* [WHAT THE TASK ASKS]: Below are the records; give again exactly the line with "Games & Toys", the line with "Download QR", and each line that lies between them, and nothing besides.
--- GIVEN DATA ---
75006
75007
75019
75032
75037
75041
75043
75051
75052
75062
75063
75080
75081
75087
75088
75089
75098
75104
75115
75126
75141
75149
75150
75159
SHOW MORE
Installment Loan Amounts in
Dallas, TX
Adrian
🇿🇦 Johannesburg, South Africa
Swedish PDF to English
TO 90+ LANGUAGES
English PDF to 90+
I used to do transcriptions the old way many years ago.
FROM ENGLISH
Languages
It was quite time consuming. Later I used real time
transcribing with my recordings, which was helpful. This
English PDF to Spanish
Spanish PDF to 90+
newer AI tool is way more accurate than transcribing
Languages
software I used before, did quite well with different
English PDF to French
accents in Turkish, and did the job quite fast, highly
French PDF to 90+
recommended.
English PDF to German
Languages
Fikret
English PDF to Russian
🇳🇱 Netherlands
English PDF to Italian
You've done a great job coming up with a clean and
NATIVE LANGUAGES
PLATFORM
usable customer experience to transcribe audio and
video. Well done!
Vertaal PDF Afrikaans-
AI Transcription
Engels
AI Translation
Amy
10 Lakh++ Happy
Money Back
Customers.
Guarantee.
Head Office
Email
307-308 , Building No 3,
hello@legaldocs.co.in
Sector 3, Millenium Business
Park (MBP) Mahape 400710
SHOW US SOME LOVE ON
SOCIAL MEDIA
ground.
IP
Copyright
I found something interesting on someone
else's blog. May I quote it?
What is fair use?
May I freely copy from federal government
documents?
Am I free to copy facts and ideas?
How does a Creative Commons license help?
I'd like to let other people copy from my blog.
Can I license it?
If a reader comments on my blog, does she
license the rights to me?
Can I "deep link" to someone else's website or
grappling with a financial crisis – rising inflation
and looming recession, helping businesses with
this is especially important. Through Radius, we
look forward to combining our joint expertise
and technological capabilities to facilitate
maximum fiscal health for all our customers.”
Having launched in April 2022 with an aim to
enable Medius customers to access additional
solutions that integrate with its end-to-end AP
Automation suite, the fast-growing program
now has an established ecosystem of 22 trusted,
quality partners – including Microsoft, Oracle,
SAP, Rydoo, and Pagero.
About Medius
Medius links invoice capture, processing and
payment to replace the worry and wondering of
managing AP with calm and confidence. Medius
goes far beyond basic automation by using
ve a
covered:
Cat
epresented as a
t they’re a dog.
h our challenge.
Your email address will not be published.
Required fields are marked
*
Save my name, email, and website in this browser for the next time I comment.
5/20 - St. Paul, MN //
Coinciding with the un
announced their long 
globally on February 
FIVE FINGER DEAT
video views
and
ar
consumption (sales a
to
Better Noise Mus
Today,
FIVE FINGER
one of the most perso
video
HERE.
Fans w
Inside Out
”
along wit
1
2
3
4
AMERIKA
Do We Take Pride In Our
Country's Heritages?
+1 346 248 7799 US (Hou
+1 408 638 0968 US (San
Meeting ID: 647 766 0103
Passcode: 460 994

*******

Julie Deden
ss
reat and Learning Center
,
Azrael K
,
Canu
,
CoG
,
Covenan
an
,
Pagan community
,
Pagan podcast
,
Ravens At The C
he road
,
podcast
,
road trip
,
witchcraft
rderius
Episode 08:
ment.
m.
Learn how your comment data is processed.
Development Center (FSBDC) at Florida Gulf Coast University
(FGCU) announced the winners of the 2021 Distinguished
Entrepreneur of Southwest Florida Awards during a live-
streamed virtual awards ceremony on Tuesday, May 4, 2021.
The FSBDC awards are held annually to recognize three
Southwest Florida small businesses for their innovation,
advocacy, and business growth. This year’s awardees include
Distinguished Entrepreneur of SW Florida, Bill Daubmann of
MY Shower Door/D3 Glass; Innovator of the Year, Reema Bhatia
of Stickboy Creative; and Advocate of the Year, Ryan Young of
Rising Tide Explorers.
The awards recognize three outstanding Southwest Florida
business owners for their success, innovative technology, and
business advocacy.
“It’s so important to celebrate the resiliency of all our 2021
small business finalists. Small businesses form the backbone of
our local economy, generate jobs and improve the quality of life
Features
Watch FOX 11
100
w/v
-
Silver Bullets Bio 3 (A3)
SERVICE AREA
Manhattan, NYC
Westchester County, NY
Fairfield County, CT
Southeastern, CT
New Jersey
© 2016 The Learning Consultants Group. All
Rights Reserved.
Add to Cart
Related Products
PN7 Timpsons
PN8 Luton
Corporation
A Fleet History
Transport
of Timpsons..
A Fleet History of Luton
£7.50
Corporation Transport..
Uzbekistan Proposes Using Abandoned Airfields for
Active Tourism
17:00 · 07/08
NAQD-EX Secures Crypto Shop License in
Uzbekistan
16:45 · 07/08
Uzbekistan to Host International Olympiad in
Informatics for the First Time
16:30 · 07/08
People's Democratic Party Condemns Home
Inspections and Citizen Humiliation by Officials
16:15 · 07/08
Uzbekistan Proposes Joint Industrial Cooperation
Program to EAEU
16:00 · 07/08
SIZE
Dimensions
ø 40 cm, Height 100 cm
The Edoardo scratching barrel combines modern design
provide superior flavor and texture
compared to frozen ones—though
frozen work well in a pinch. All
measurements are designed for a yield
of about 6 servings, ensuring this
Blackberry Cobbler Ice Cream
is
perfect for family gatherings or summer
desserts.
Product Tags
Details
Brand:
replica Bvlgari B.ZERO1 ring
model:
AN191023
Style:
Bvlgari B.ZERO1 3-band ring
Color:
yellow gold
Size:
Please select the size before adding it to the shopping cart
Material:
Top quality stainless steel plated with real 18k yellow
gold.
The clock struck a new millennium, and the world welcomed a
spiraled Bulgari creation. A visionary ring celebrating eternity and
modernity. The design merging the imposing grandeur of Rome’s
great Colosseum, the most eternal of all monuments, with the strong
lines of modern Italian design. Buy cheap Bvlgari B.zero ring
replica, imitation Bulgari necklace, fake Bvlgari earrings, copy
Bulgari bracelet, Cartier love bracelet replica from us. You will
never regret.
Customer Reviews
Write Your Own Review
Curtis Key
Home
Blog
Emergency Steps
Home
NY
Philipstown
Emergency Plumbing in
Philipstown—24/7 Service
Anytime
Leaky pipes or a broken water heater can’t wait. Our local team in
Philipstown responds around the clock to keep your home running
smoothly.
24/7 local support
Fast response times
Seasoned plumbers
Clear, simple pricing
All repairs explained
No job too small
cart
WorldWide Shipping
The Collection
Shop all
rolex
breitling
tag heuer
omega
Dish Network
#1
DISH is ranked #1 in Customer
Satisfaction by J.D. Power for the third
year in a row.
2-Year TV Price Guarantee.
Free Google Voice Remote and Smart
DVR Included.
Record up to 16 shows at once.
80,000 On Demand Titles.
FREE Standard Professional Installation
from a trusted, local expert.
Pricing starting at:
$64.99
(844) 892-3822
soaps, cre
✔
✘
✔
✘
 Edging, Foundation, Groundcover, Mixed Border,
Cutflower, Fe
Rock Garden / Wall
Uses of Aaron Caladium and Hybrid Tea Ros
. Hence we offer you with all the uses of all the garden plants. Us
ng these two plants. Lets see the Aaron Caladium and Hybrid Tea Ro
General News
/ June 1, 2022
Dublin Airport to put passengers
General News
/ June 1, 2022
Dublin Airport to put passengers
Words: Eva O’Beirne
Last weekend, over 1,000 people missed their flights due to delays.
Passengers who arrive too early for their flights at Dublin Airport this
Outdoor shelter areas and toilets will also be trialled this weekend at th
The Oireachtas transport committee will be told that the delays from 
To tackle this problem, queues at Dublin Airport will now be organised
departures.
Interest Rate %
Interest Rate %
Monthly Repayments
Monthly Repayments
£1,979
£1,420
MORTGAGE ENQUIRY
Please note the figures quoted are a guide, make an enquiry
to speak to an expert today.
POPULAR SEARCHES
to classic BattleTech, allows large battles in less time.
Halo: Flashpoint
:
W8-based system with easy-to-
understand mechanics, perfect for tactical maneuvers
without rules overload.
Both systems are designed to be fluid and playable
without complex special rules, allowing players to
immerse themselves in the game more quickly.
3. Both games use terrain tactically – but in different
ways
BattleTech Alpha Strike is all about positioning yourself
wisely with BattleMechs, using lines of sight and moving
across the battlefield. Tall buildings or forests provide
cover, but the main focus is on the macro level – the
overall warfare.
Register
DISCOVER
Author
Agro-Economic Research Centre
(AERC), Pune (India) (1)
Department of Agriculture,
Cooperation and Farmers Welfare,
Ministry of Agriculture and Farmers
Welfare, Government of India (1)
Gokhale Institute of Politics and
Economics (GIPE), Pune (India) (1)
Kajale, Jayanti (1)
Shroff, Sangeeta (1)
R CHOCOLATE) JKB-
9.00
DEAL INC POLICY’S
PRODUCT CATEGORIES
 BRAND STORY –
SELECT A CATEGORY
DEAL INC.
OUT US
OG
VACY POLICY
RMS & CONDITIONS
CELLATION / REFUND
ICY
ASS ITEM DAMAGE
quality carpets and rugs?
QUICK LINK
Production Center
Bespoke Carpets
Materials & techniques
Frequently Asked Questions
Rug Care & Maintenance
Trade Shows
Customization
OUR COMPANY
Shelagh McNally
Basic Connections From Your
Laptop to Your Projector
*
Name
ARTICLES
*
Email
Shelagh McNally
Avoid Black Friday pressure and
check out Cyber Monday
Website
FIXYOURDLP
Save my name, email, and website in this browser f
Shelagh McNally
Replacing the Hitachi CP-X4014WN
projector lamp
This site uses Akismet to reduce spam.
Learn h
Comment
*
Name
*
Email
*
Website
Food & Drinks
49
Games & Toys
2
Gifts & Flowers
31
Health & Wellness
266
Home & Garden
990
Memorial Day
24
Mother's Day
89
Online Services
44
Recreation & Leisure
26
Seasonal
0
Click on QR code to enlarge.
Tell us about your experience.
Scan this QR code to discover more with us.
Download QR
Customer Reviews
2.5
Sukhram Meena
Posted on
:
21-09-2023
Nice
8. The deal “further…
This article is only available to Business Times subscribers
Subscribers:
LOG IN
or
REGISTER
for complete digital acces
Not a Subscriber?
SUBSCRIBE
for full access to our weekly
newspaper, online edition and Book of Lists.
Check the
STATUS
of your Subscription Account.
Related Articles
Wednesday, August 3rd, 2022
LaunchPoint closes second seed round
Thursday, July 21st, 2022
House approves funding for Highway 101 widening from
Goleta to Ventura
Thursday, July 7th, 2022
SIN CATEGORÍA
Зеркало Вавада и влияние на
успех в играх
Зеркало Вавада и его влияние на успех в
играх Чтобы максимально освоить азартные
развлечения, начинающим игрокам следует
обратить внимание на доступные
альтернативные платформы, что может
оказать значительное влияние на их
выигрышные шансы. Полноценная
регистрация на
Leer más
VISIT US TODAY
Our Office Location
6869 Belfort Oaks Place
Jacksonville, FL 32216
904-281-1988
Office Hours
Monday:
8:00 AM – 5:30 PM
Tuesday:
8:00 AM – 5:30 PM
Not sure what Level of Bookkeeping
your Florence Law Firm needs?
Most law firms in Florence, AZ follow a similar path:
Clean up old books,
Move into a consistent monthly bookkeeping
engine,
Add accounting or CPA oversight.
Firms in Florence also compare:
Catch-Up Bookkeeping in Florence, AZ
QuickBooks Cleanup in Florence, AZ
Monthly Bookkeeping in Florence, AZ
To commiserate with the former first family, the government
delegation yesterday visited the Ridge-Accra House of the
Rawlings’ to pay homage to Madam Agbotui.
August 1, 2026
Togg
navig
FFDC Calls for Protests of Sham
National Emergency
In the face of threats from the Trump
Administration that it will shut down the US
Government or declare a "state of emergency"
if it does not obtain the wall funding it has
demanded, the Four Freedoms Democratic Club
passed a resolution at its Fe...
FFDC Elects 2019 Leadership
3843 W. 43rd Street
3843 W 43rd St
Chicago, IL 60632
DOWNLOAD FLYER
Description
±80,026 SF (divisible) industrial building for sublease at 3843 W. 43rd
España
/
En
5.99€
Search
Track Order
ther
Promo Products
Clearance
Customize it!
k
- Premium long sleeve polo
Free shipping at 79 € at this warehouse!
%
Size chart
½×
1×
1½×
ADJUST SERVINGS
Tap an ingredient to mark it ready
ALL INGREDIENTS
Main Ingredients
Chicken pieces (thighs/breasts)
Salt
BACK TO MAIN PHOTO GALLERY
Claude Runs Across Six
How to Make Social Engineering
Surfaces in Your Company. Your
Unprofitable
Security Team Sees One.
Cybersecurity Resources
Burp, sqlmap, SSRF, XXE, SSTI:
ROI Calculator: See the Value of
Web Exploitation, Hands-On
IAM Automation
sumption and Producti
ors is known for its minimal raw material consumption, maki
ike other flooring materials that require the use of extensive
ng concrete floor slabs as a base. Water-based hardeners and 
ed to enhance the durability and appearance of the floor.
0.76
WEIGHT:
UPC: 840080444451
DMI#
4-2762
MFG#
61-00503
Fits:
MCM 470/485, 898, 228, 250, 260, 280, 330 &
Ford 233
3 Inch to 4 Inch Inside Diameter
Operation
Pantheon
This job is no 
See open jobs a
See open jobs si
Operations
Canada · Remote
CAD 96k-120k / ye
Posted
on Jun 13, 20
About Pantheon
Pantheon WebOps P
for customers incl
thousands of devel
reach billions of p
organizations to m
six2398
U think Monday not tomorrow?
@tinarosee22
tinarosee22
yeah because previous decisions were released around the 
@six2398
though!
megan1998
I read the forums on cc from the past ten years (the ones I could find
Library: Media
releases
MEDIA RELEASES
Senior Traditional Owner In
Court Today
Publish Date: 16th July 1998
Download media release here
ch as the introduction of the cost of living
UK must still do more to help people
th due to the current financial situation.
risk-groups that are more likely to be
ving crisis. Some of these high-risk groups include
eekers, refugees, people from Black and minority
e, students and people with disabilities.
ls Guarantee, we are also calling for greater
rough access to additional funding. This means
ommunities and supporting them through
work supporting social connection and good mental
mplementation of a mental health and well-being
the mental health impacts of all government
---
* [SOLVED EXERCISE]:
Games & Toys
2
Gifts & Flowers
31
Health & Wellness
266
Home & Garden
990
Memorial Day
24
Mother's Day
89
Online Services
44
Recreation & Leisure
26
Seasonal
0
Click on QR code to enlarge.
Tell us about your experience.
Scan this QR code to discover more with us.
Download QR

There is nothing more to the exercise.